"It came right to me,” Brenda said. “I'm the one who opens them."
"But-aren't you in California, at Kings Canyon?"
"Not anymore. Therese, I'm here at Hawaii Volcanoes. I've been trying to get back here for years. I've been here since March."
"Oh,” Therese said. “Nobody told me."
There was nothing surprising about that. The two branches of the family were not in frequent contact. Brenda was a Lau by birth, her father a native Hawaiian, her mother a Tahitian-born Chinese who had moved to Hilo in 1950 to marry Brenda's father. Therese was a Druett, half-Chinese, half-American. Her mother-Brenda's aunt Celine-had been a famous beauty who had been swept off her feet by Nick Druett, the swashbuckling young American newly come to the South Seas to make his fortune, which he very soon did. They had had a daughter, Maggie, not long after they married (well, before they married, but nobody talked about that); then, ten years later, as something of a surprise, along had come the beautiful Therese, now twenty-eight.

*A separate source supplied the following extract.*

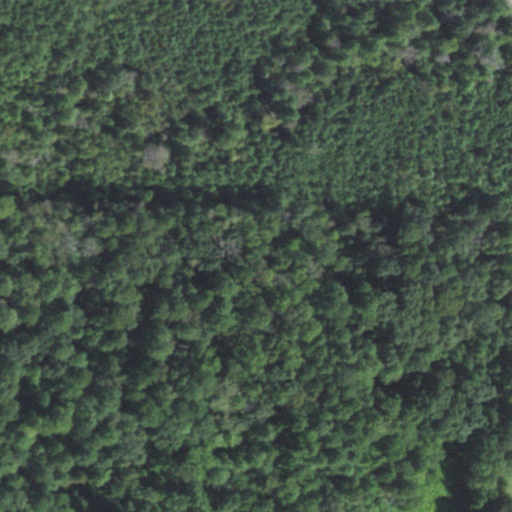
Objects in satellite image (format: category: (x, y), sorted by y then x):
road: (510, 1)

Living as they did in two different hemispheres, the Laus and the Druetts didn't see each other often, but there was affection between them, and Brenda was particularly fond of Therese, eight years her junior. Therese had never quite taken up life in the real world, but she was warmhearted and without guile. What you saw on the surface was all there was underneath.
"Therese, I had no idea these things were going on at the plantation."
"No, well, you know my father. He doesn't like to advertise things. Brenda-will those stones really go back into the volcano? I mean, I know you think it's silly but…"
Brenda opened her hand to look at the two glassy pebbles, black and shining on her palm. “Yes, honey, I'll see to it personally.” She would too. On tomorrow morning's routine drive around the caldera she'd stop at the rim of Halemaumau Crater, Pele's private volcano, and drop them over the edge. And hope her boss wasn't anywhere around to see.